Your instructions: Please list the three situations the eigenstates text says can occur in the presence of disorder.

Reading passage:
## START
Eigenstates

In absence of disorder the eigenstates are delocalized plane waves.

In presence of disorder, three situations can occur and to distinguish them it is useful to introduce the inverse participation ratio, IPR

${\displaystyle IPR(q)=\sum _{n}|\psi _{n}|^{2q}\sim L^{-\tau _{q}}}$

The normalization imposes ${\displaystyle \tau _{1}=0}$. For ${\displaystyle q=0}$, ${\displaystyle |\psi _{n}|^{2q}=1}$, hence, ${\displaystyle \tau _{0}=-d}$.

• Delocalized eigenstates In this case, ${\displaystyle |\psi _{n}|^{2}\approx L^{-d}}$. Hence, we expect

${\displaystyle IPR(q)=L^{d(1-q)}\quad \tau _{q}=d(1-q)}$

• Localized eigenstates In this case, ${\displaystyle |\psi _{n}|^{2}\approx 1/\xi _{\text{loc}}^{1/d}}$ for ${\displaystyle \xi _{\text{loc}}^{d}}$ sites and almost zero elsewhere. Hence, we expect

${\displaystyle IPR(q)={\text{const}},\quad \tau _{q}=0}$

• Multifractal eigenstates. At the transition( the mobility edge) an anomalous scaling is observed:

${\displaystyle IPR(q)=L^{D_{q}(1-q)}\quad \tau _{q}=D_{q}(1-q)}$

Here ${\displaystyle D_{q}}$ is q-dependent multifractal dimension, smaller than ${\displaystyle d}$ and larger than zero.

Multifractality

The exponent ${\displaystyle \tau _{q}}$ is called multifractal exponent :

• ${\displaystyle \tau _{1}=0}$ imposed by normalization.
• ${\displaystyle \tau _{0}=-d}$ because the wave fuction is defined on all sites, in general ${\displaystyle \tau _{0}}$ is the fractal dimension of the object we are considering. It is simply a geometrical property.

Delocalized eigenstates

In this case, ${\displaystyle |\psi _{n}|^{2}\approx L^{-d}}$ for all the ${\displaystyle L^{d}}$ sites. This gives

${\displaystyle \tau _{q}^{\text{deloc}}=d(q-1)}$

• Multifractal eigenstates.
## END
Data extract:
## START
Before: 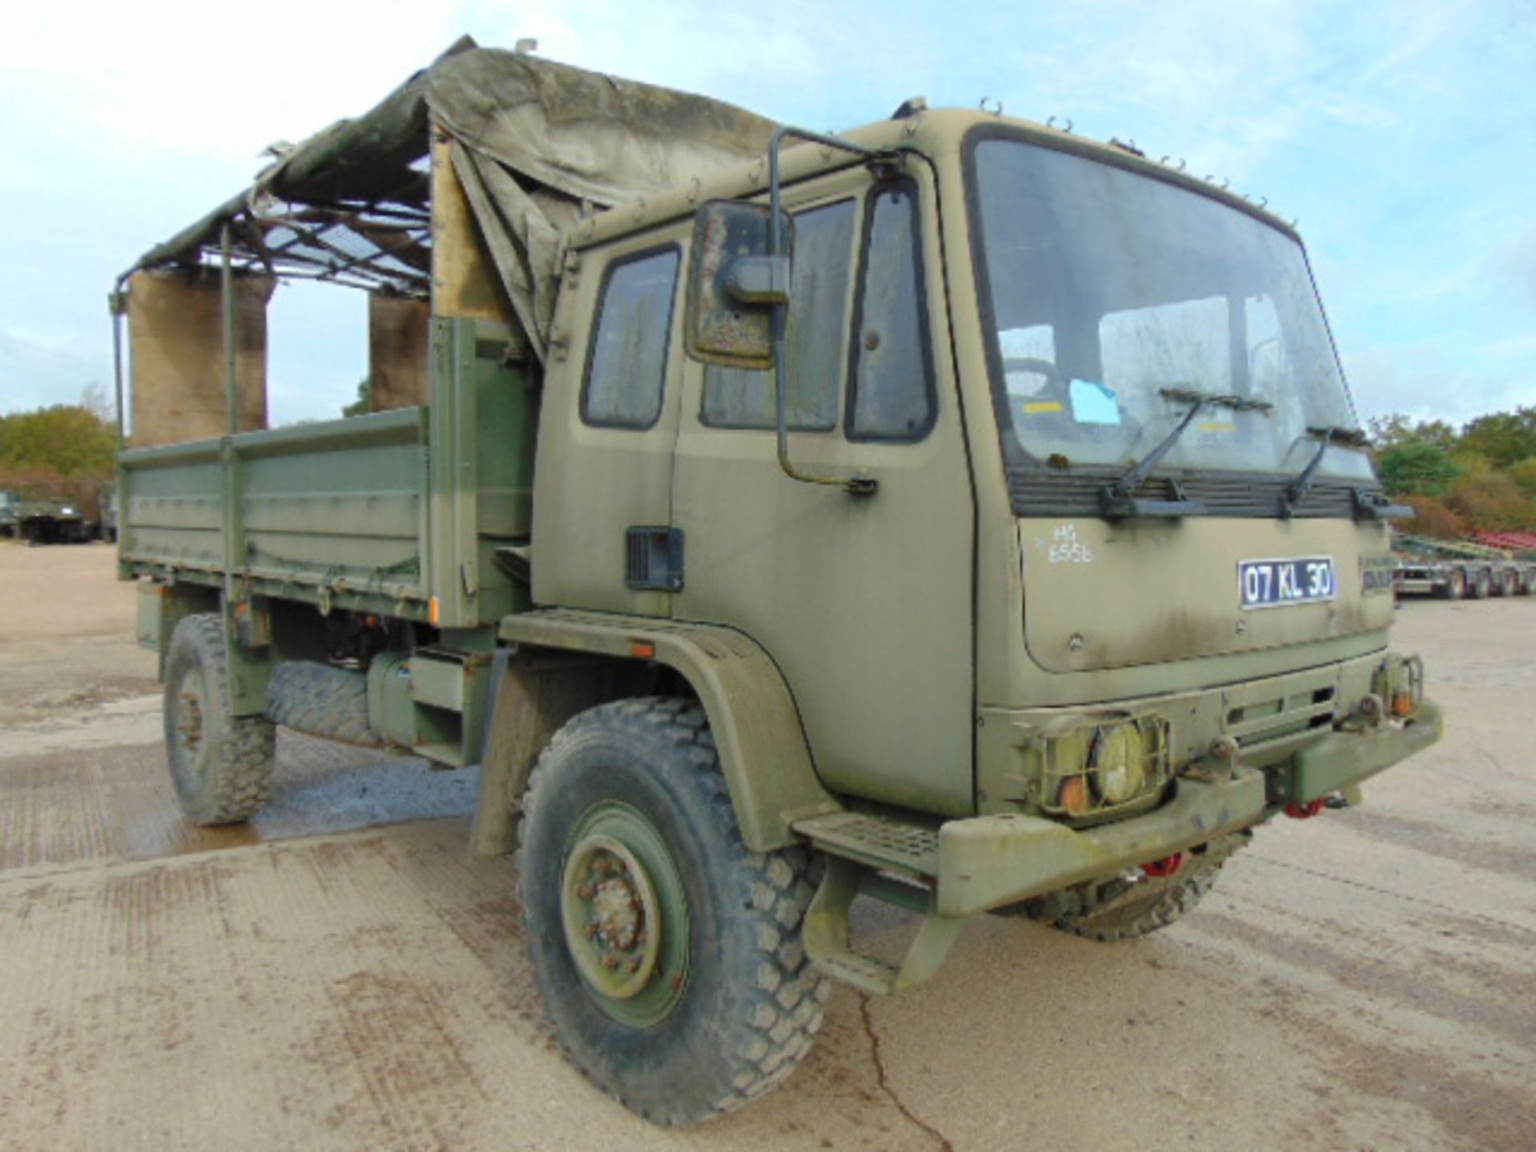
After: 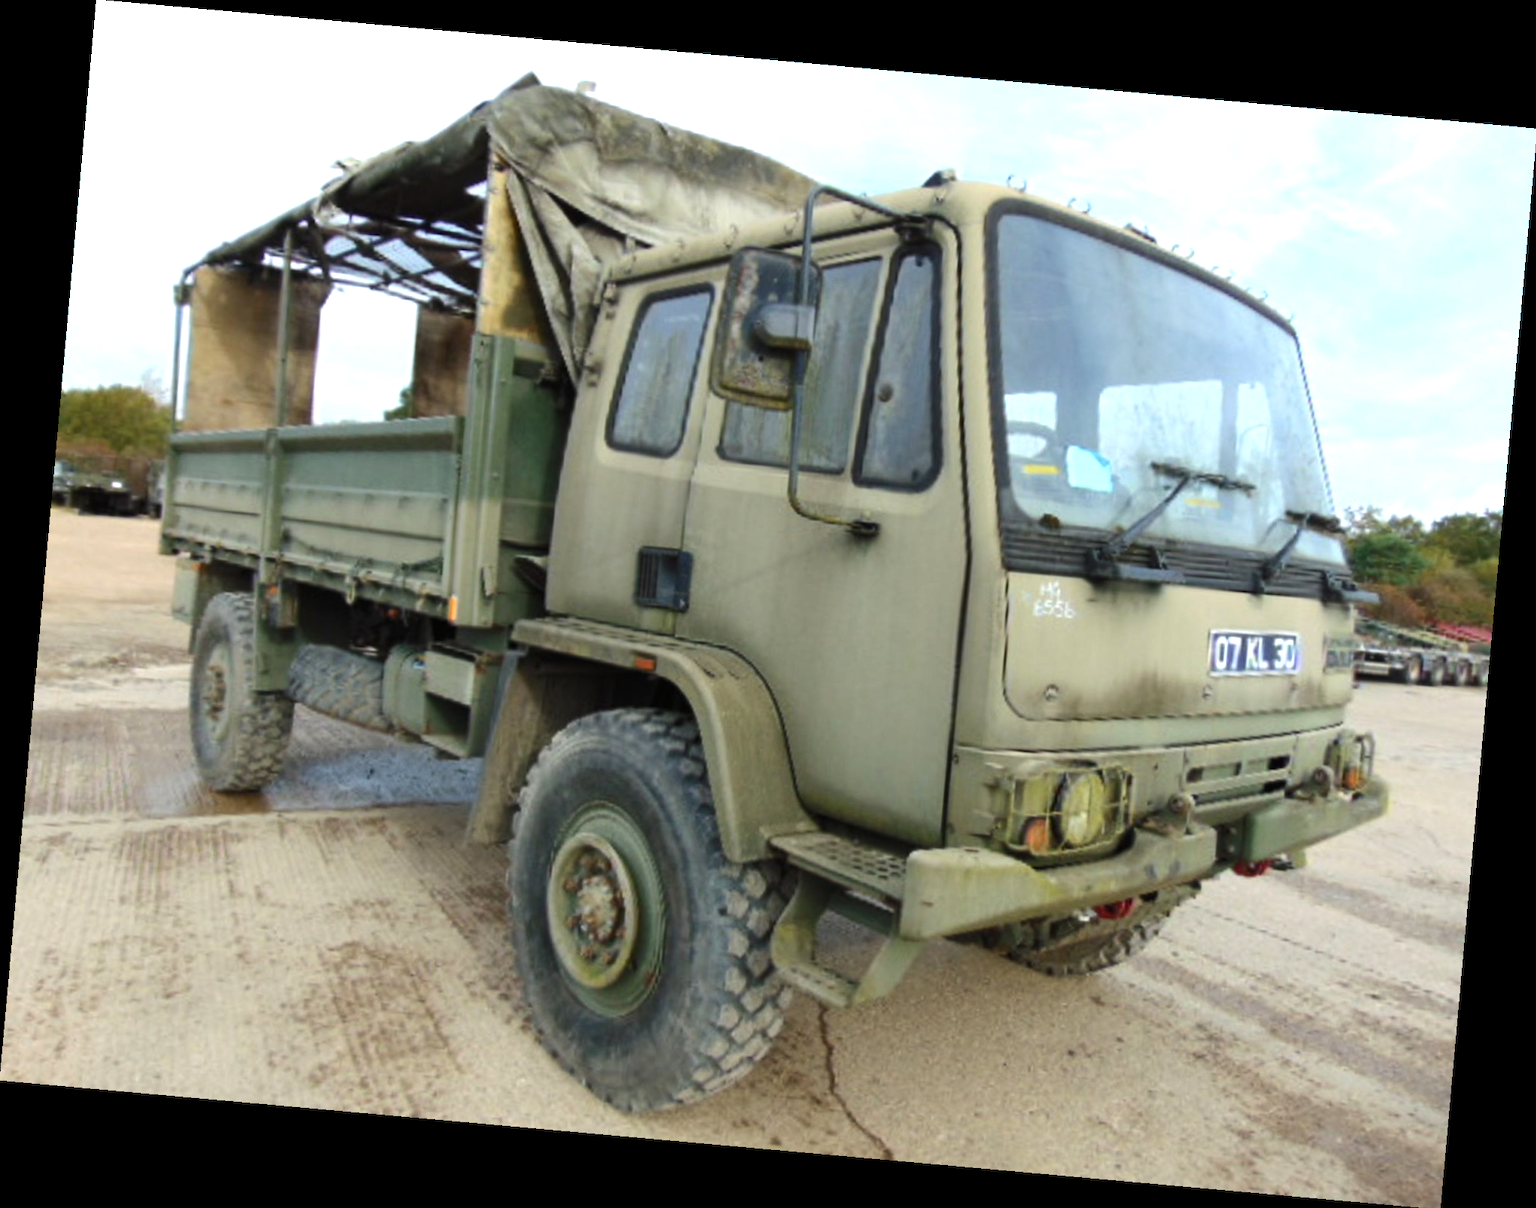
## END
Response: Delocalized eigenstates, localized eigenstates, multifractal eigenstates